“Reaya, sözlükte “sığır, koyun sürüsü” anlamına gelen raiyye/raiyyet kelimesinin çoğuludur.
İslâm dünyasında yönetici konumundaki askerî tabaka ile ulemânın dışındaki vergi mükellefi halkı ifade eden bir terim olmuş, XIX. yüzyılda Osmanlı Devleti’ne haraç ödeyen gayri müslim tebaa için de kullanılmıştır.
“Raâ” fiilinin Kur’ân-ı Kerîm’deki türevlerinin iki anlamı vardır: “Sürüleri otlatmak, hayvanları yaymak” (Tâhâ 20/54; el-Kasas 28/23); “birinin çıkarlarını gözetmek, bakmak, mukayyet olmak, gütmek” (el-Mü’minûn 23/8; el-Meâric 70/32).
Yakındoğu dinleri ve kültürlerinin hem teokratik hem dünyevî anlamda sürüsüne nezaret eden bir çoban şeklinde geliştirdiği hükümdar sembolü için İslâm toplumlarında benzer mecaz ve kavramlar kullanılmıştır.
Zamanla reâyâ, toplumun yönetici ve üst sınıflarını oluşturan kalem ve kılıç ehlinin dışında vergiye tâbi esnaf ve çiftçileri ifade eden bir kavram haline gelmiştir.” (İslam Ansiklopedisi)
Tebaa, “2.Mahmud devri, modernleşme çabaları doğrultusunda gerçekleştirilen reformlarla anılır. Söz konusu reformların başında devletin yönetimi altındaki insanlar için reaya (sürü) yerine, tebaa (tabi olanlar) şeklinde bir kavramı tercih etmesi gelmektedir”. (dergipark)

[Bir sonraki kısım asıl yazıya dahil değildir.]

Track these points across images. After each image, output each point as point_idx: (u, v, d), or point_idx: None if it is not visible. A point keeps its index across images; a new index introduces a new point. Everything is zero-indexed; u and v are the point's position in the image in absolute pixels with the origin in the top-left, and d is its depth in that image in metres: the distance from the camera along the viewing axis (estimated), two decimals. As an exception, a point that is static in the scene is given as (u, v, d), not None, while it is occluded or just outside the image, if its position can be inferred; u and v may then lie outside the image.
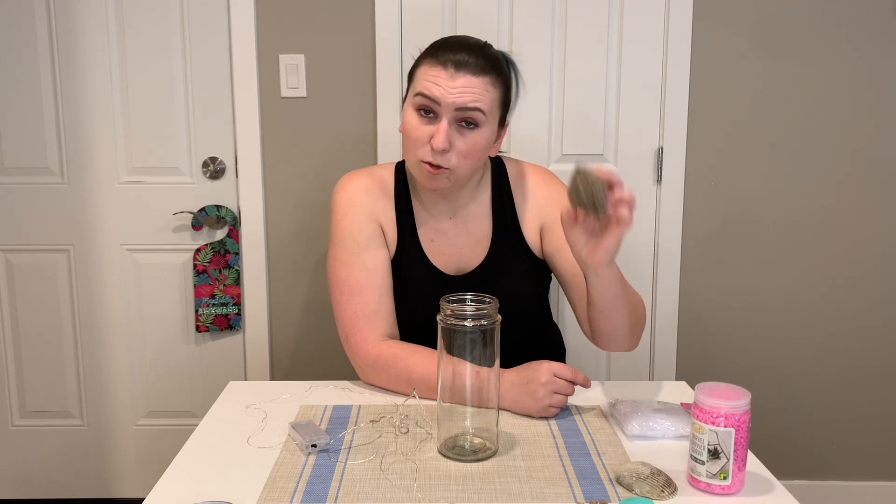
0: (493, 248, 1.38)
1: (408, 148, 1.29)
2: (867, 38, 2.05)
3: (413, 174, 1.33)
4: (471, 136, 1.25)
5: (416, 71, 1.29)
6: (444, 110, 1.23)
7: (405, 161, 1.36)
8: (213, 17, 2.08)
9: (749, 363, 2.21)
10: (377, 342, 1.31)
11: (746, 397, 0.97)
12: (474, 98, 1.23)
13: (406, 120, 1.28)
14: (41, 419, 2.27)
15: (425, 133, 1.25)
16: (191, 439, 1.14)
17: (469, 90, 1.22)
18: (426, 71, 1.25)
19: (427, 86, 1.24)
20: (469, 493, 0.98)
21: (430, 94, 1.23)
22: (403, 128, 1.29)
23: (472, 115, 1.24)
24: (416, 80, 1.27)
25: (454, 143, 1.24)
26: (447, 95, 1.22)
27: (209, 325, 2.19)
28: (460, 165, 1.27)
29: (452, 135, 1.24)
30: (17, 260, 2.19)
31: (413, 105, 1.27)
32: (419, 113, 1.26)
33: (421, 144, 1.26)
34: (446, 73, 1.23)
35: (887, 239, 2.14)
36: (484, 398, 1.07)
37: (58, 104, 2.12)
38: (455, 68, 1.23)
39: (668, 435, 1.14)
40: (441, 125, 1.23)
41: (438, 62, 1.24)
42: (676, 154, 2.09)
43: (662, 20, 2.05)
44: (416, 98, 1.25)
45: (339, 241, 1.35)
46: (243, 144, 2.11)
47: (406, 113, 1.29)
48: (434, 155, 1.24)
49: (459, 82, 1.22)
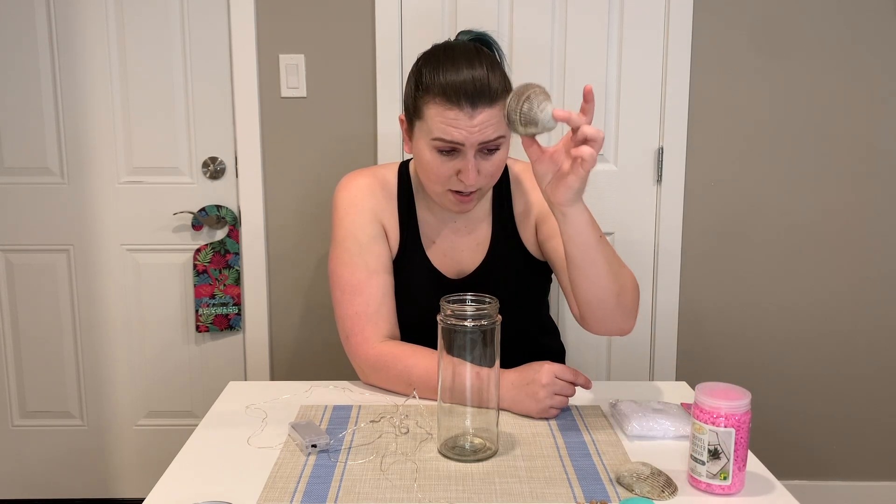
0: (492, 251, 1.38)
1: (431, 182, 1.27)
2: (867, 38, 2.05)
3: (437, 202, 1.32)
4: (495, 157, 1.24)
5: (422, 105, 1.23)
6: (468, 148, 1.21)
7: (425, 188, 1.33)
8: (213, 17, 2.08)
9: (749, 363, 2.21)
10: (378, 343, 1.31)
11: (746, 397, 0.97)
12: (495, 129, 1.20)
13: (424, 159, 1.25)
14: (41, 419, 2.27)
15: (449, 169, 1.23)
16: (191, 439, 1.14)
17: (489, 124, 1.19)
18: (440, 113, 1.20)
19: (446, 130, 1.20)
20: (469, 493, 0.98)
21: (452, 138, 1.20)
22: (420, 163, 1.26)
23: (496, 143, 1.23)
24: (428, 119, 1.22)
25: (480, 169, 1.23)
26: (469, 136, 1.19)
27: (209, 325, 2.19)
28: (489, 182, 1.27)
29: (478, 163, 1.22)
30: (17, 260, 2.19)
31: (432, 147, 1.23)
32: (439, 153, 1.23)
33: (446, 180, 1.25)
34: (463, 114, 1.18)
35: (887, 239, 2.14)
36: (484, 398, 1.07)
37: (58, 104, 2.12)
38: (471, 105, 1.18)
39: (668, 435, 1.14)
40: (468, 163, 1.21)
41: (451, 102, 1.18)
42: (676, 154, 2.09)
43: (662, 20, 2.05)
44: (436, 143, 1.22)
45: (341, 240, 1.35)
46: (243, 144, 2.11)
47: (422, 150, 1.25)
48: (462, 185, 1.24)
49: (478, 119, 1.18)
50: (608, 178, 2.12)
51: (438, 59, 1.23)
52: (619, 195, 2.12)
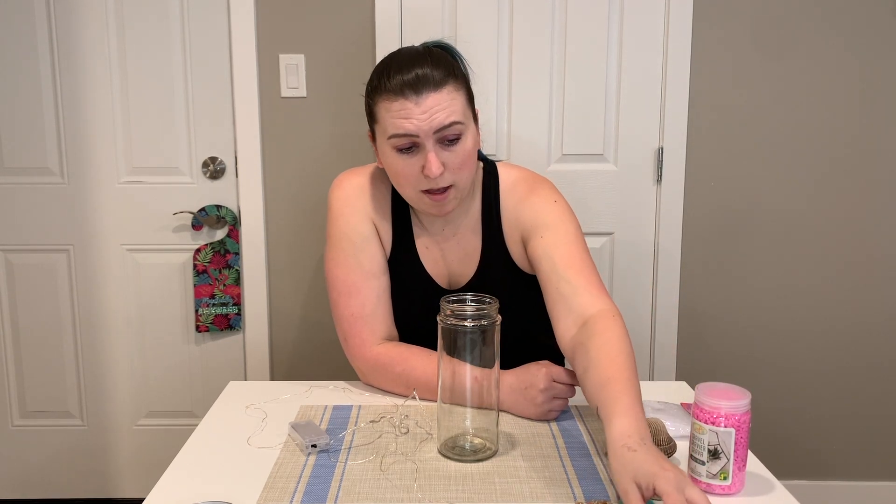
0: (483, 264, 1.35)
1: (401, 186, 1.25)
2: (867, 38, 2.05)
3: (417, 208, 1.30)
4: (458, 148, 1.22)
5: (374, 108, 1.23)
6: (423, 139, 1.19)
7: (404, 197, 1.31)
8: (213, 17, 2.08)
9: (749, 363, 2.21)
10: (376, 344, 1.30)
11: (746, 397, 0.97)
12: (447, 113, 1.19)
13: (389, 162, 1.24)
14: (41, 419, 2.27)
15: (415, 169, 1.22)
16: (191, 439, 1.14)
17: (438, 107, 1.18)
18: (387, 108, 1.20)
19: (397, 124, 1.19)
20: (469, 493, 0.98)
21: (405, 130, 1.19)
22: (388, 168, 1.25)
23: (453, 130, 1.20)
24: (381, 120, 1.22)
25: (445, 162, 1.21)
26: (421, 125, 1.18)
27: (209, 325, 2.19)
28: (459, 177, 1.24)
29: (441, 155, 1.21)
30: (17, 260, 2.19)
31: (391, 147, 1.22)
32: (399, 153, 1.22)
33: (414, 180, 1.23)
34: (409, 103, 1.17)
35: (887, 238, 2.14)
36: (484, 399, 1.07)
37: (58, 104, 2.12)
38: (415, 93, 1.17)
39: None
40: (428, 154, 1.19)
41: (395, 93, 1.18)
42: (676, 154, 2.09)
43: (662, 20, 2.05)
44: (393, 140, 1.20)
45: (336, 241, 1.34)
46: (243, 144, 2.11)
47: (385, 154, 1.24)
48: (430, 182, 1.21)
49: (426, 104, 1.17)
50: (608, 178, 2.12)
51: (385, 62, 1.24)
52: (619, 195, 2.12)
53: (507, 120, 2.10)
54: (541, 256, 1.26)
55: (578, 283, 1.20)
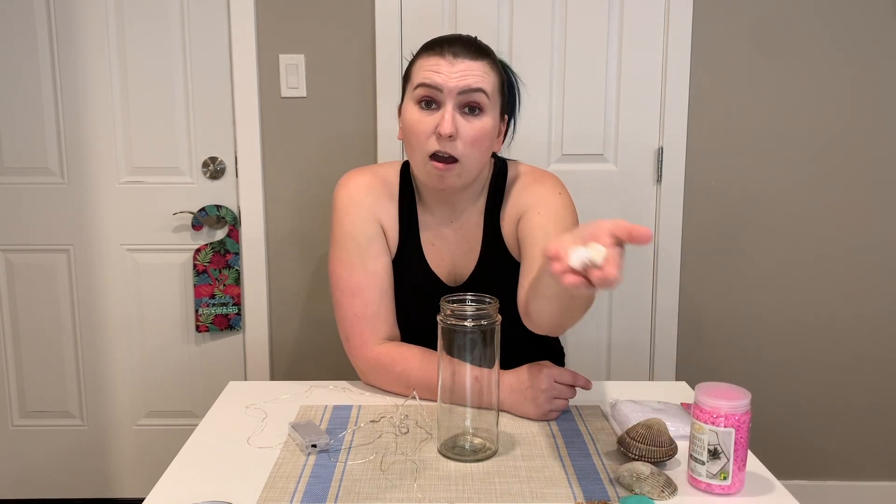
0: (483, 257, 1.36)
1: (412, 145, 1.26)
2: (867, 39, 2.05)
3: (420, 178, 1.30)
4: (476, 122, 1.23)
5: (412, 68, 1.28)
6: (447, 96, 1.22)
7: (410, 164, 1.34)
8: (213, 17, 2.08)
9: (749, 363, 2.21)
10: (376, 344, 1.30)
11: (746, 397, 0.97)
12: (476, 79, 1.22)
13: (407, 117, 1.26)
14: (41, 419, 2.27)
15: (430, 124, 1.23)
16: (191, 439, 1.14)
17: (470, 72, 1.22)
18: (423, 63, 1.25)
19: (427, 75, 1.23)
20: (469, 493, 0.98)
21: (432, 81, 1.22)
22: (405, 124, 1.27)
23: (476, 98, 1.22)
24: (415, 73, 1.26)
25: (460, 129, 1.22)
26: (449, 80, 1.21)
27: (209, 325, 2.19)
28: (467, 155, 1.24)
29: (458, 121, 1.22)
30: (17, 260, 2.19)
31: (414, 99, 1.25)
32: (420, 105, 1.24)
33: (426, 137, 1.23)
34: (445, 61, 1.22)
35: (887, 239, 2.14)
36: (484, 399, 1.07)
37: (58, 104, 2.12)
38: (453, 55, 1.23)
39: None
40: (446, 110, 1.22)
41: (435, 53, 1.24)
42: (676, 154, 2.09)
43: (662, 20, 2.05)
44: (418, 90, 1.24)
45: (340, 241, 1.34)
46: (243, 144, 2.11)
47: (406, 110, 1.27)
48: (441, 142, 1.22)
49: (459, 67, 1.22)
50: (608, 178, 2.12)
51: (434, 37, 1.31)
52: (619, 195, 2.12)
53: (507, 120, 2.10)
54: (533, 228, 1.26)
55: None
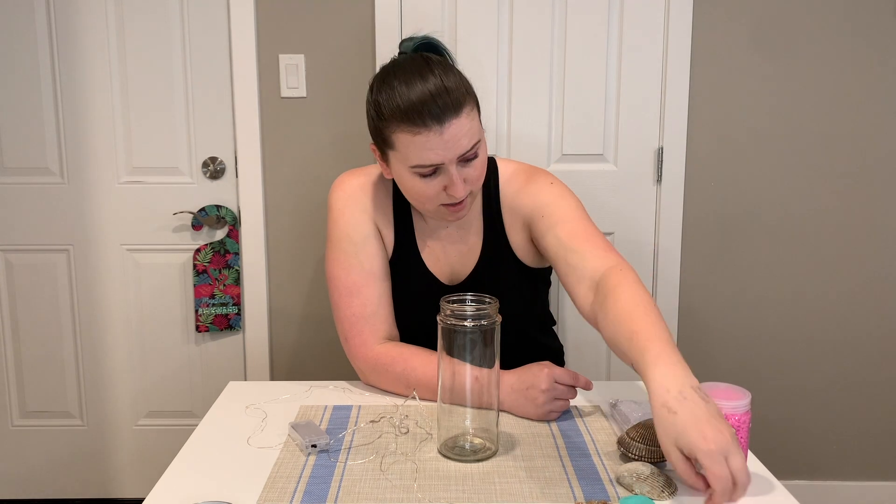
0: (483, 257, 1.36)
1: (420, 203, 1.25)
2: (867, 39, 2.05)
3: (432, 217, 1.30)
4: (477, 162, 1.22)
5: (390, 136, 1.19)
6: (448, 165, 1.19)
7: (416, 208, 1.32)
8: (213, 17, 2.08)
9: (749, 363, 2.21)
10: (376, 344, 1.30)
11: (746, 397, 0.97)
12: (469, 137, 1.18)
13: (408, 185, 1.23)
14: (41, 419, 2.27)
15: (435, 188, 1.21)
16: (191, 439, 1.14)
17: (461, 133, 1.16)
18: (411, 141, 1.16)
19: (422, 156, 1.17)
20: (469, 493, 0.98)
21: (431, 162, 1.17)
22: (404, 188, 1.24)
23: (474, 151, 1.20)
24: (402, 149, 1.18)
25: (466, 177, 1.21)
26: (446, 154, 1.17)
27: (209, 325, 2.19)
28: (476, 187, 1.25)
29: (462, 173, 1.21)
30: (17, 260, 2.19)
31: (413, 174, 1.21)
32: (421, 177, 1.21)
33: (434, 197, 1.22)
34: (433, 134, 1.15)
35: (887, 238, 2.14)
36: (484, 399, 1.07)
37: (58, 104, 2.12)
38: (438, 122, 1.14)
39: (668, 435, 1.14)
40: (453, 176, 1.19)
41: (417, 126, 1.15)
42: (676, 154, 2.09)
43: (662, 20, 2.05)
44: (416, 169, 1.19)
45: (336, 241, 1.34)
46: (243, 144, 2.11)
47: (404, 178, 1.22)
48: (452, 198, 1.21)
49: (449, 133, 1.15)
50: (608, 178, 2.12)
51: (391, 84, 1.18)
52: (619, 195, 2.12)
53: (508, 119, 2.10)
54: (545, 234, 1.27)
55: (585, 250, 1.21)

Halk, “Aynı ülkede yaşayan ve o ülkenin yurttaşı olan insan topluluğu”.
Vatandaş, “Aynı yurt üzerinde yaşayan, bir yurda yurttaşlık bağıyla bağlı bulunan kimselerden her biri”.

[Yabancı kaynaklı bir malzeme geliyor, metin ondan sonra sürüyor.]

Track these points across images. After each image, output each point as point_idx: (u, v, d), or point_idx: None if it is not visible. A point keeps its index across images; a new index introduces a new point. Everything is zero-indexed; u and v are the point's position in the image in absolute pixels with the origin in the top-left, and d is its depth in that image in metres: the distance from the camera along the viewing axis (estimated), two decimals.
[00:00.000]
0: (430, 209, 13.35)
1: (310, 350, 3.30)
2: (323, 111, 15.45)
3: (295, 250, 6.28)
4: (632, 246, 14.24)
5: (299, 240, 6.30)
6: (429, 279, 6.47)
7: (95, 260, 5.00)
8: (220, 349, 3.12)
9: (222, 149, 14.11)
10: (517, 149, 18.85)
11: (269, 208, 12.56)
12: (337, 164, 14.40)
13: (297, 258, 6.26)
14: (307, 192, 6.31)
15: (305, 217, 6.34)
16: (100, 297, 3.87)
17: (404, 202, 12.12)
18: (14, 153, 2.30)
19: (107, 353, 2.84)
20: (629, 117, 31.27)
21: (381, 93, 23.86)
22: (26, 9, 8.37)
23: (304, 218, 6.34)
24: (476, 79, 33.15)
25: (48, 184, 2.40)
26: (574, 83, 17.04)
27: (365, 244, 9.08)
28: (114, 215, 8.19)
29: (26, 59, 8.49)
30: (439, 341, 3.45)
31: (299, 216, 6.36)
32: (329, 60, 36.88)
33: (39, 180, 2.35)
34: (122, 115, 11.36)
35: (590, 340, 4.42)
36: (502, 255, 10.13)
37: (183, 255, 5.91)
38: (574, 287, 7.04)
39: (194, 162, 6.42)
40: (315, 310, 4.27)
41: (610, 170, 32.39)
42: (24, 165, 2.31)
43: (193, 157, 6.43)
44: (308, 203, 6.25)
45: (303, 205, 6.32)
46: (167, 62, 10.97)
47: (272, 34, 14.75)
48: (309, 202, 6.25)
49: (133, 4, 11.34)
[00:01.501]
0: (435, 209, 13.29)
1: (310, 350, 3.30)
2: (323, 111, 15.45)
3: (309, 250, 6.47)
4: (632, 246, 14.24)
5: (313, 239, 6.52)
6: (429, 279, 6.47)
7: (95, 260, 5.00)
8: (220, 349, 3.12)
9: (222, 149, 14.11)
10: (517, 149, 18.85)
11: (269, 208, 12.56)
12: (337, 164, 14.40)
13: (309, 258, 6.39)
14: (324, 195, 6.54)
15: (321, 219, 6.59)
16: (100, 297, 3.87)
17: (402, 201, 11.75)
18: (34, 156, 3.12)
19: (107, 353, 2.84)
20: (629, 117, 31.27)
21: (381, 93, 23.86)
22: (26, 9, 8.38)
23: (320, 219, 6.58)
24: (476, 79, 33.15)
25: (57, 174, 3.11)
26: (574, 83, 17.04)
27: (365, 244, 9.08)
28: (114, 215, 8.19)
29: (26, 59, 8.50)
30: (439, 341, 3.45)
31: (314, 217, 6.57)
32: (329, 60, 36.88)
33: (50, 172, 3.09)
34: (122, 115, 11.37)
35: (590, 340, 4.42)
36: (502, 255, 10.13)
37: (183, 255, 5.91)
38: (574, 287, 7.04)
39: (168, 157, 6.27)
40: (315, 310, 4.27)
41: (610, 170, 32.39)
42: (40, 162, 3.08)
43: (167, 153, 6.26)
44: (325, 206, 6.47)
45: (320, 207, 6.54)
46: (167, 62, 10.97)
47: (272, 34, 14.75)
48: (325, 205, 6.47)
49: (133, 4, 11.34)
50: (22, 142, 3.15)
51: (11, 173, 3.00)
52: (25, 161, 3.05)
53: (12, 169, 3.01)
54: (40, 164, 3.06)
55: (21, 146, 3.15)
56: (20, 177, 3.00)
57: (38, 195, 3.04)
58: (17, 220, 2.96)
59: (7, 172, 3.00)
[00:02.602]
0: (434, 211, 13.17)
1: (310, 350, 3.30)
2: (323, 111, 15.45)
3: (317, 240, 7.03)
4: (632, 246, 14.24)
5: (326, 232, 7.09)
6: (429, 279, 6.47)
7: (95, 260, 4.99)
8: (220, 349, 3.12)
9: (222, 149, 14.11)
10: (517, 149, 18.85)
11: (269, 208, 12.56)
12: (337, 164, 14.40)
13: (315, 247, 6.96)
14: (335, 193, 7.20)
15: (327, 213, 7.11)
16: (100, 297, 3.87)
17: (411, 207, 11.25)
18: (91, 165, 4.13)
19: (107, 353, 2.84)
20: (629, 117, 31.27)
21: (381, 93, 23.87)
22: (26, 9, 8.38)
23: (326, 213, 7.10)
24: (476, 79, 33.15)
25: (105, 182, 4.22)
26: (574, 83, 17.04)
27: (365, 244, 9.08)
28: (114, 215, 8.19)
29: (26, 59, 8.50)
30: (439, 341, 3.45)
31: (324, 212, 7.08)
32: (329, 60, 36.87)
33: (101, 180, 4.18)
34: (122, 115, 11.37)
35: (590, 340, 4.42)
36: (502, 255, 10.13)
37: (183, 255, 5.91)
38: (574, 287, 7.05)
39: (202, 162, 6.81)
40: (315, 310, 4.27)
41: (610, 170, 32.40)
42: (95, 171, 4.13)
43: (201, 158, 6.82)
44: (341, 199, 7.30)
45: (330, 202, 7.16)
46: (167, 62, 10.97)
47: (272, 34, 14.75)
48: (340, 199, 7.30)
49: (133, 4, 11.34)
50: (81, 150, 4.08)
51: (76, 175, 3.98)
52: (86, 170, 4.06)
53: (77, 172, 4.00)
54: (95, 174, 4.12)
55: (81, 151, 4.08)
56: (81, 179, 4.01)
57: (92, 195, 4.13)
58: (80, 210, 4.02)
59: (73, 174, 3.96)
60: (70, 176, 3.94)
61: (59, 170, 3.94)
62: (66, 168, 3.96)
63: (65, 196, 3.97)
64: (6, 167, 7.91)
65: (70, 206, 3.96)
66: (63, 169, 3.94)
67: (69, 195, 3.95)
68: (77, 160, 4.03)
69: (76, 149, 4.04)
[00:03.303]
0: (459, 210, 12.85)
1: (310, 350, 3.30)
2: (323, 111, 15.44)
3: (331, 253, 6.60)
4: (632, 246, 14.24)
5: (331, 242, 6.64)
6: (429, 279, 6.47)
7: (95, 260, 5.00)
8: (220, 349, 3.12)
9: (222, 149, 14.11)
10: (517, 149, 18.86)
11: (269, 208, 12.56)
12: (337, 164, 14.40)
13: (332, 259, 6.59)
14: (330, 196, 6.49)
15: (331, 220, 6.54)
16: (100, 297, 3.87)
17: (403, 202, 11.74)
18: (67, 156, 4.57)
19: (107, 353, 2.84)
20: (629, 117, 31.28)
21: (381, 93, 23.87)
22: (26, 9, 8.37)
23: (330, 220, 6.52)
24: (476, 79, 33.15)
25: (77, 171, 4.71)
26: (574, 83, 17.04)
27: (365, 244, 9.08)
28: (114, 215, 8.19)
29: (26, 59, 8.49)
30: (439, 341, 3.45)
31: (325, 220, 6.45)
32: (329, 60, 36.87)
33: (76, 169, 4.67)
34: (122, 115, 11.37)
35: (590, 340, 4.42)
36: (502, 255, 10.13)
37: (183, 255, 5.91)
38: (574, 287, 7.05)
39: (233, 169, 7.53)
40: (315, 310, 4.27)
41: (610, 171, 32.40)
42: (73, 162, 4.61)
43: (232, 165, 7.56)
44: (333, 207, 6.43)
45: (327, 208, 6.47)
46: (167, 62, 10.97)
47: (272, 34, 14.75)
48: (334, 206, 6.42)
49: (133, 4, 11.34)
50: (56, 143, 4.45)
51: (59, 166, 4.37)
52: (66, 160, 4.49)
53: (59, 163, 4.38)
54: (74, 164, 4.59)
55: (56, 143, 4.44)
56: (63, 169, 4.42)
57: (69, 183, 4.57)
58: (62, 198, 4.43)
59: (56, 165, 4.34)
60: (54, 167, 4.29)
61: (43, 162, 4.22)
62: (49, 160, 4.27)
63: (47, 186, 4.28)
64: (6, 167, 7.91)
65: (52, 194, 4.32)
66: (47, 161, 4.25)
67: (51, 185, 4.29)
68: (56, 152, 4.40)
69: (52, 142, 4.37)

Günümüzde bir devletin çatısı altında yaşayan insanlara halk, ulus, vatandaş, yurttaş dense de eskiden reâyâ, sonraları tebaa denmiş.
Yukarıda alıntı yaptığım reâyâ ve tebaanın anlamlarına bakınca vatandaş güdülmesi gereken hayvan sürüsüne benzetilmiş. Bu benzetme ve kelime kökeninin, halkı aşağılama durumu söz konusu. Özellikle reâyâ. Tebaa, reâyâ anlamında kullanılsa da en azından tabi olanlar anlamına gelir ve çok horlayıcı değil denebilir.
İşin en üzücü yanı da asker ve bürokrasi dışındaki vergiye tâbi kişilere reâyâ denmesi. Bu demektir ki reâyâ kabul edilmeyen elit bir kesim var demektir.
Batı o zamanlarda halkına ne derdi bilmiyorum ama İslam dünyası için vergiye tâbi halk için reâyâ kullanımı, onur kırıcı ve küçük düşürücü. Güya İslam dünyasında sınıf ayrımı ve kast sistemi yok. Bu isimlendirme bile İslam dünyasında bal gibi sınıf ayrımının olduğunu gösterir. Dün de böyleymiş, bugün de böyle, yarın da böyle olacak.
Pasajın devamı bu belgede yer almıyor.